Gaza superba, common name the superb gaza, is a species of deep sea sea snail, a marine gastropod mollusc in the family Margaritidae.

==Description==
The shell is 2,5 to 4 cm. in width and present a somewhat elevated spire. The apex is open in adult stage. The umbilicus is about 75% covered by callus. The color of the shell is old ivory golden sheen. The early whorls are faintly wine colored. The operculum is circular and shows yellow to brown colors

(Original description W.H. Dall) Shell in general features recalling Gaza daedala, much of whose description would apply with little change to this species. The eight whorls are in the adult roundly shouldered below the suture, rounded at the periphery, somewhat flattened on the base, and deeply and widely umbilicated. The umbilicus is a little more than half covered by a nacreous callus. The first 2½ whorls are transparent, not nacreous, very obtuse with the nucleus not prominent. The next 3½ whorls are smooth, except for faintest lines of growth, glassy with the nacre shining through.

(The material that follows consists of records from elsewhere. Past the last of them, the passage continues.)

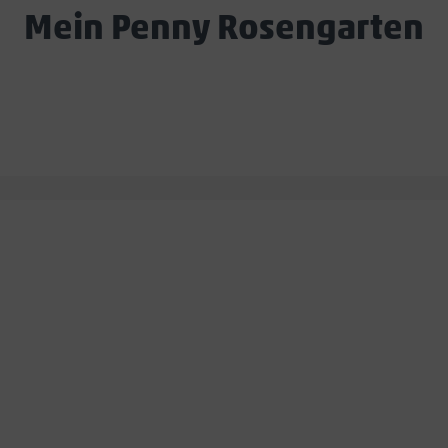
Mein Penny Rosengarten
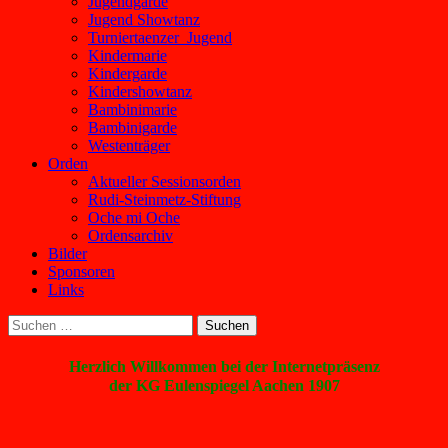
Jugendgarde
Jugend Showtanz
Turniertaenzer_Jugend
Kindermarie
Kindergarde
Kindershowtanz
Bambinimarie
Bambinigarde
Westenträger
Orden
Aktueller Sessionsorden
Rudi-Steinmetz-Stiftung
Oche mi Oche
Ordensarchiv
Bilder
Sponsoren
Links
Suchen
nach:
Herzlich Willkommen bei der Internetpräsenz
der KG Eulenspiegel Aachen 1907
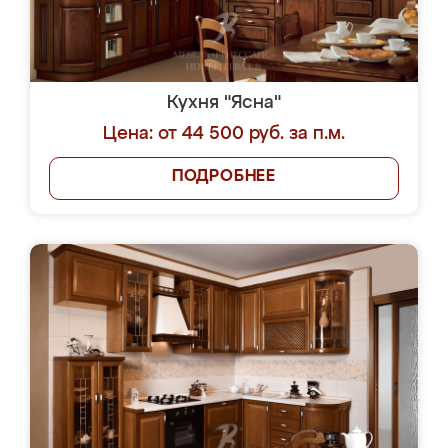
Кухня "Ясна"
Цена: от 44 500 руб. за п.м.
ПОДРОБНЕЕ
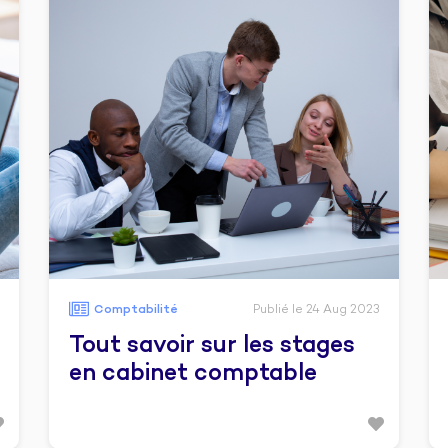
Comptabilité
Publié le 24 Aug 2023
Tout savoir sur les stages
en cabinet comptable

The remainder of the shell is covered with delicate and distinct lines of growth, sometimes a little more pronounced near the suture, and by revolving lines almost too shallow to be called grooves. These are most prominent on the periphery, evanescent on the flattened part of the base and above near the suture. On the body whorl these are about 0.5 mm. apart. The region near the suture is almost smooth. The suture is very distinct, but not channelled. The umbilicus is bordered by an edge from which the flattened base falls away, and with straight walls forming an almost perfect cone. The body whorl is contracted just before the reflected lip, which, above, rounds out in advance of its junction with the suture, the last 6.3 mm of which descends on the whorl, giving the aperture a downward look. The aperture is oblique above, arching more nearly to a perpendicular below. smoothly, evenly reflected and thickened from the columella to the suture, with an internal channel behind the thickening. The columella is callous above, thinly and unevenly reflected half-way across the umbilicus, gently and very obliquely descending and smoothly passing into the basal part of the lip. The interior of the aperture, the lip, the umbilical callus, and a slight wash near the sutural junction, are brilliantly nacreous. The base and the body whorl within the aperture are not so. The upper surface of shell is distinctly tinted with fawn color, the base is waxen white, the nacre perceptible through the thinner portions.

==Distribution==
Caribbean and Gulf of Mexico.

===Habitat===
Muddy sand bottom; from 380 to 925 m depth, mostly around 600 m depth.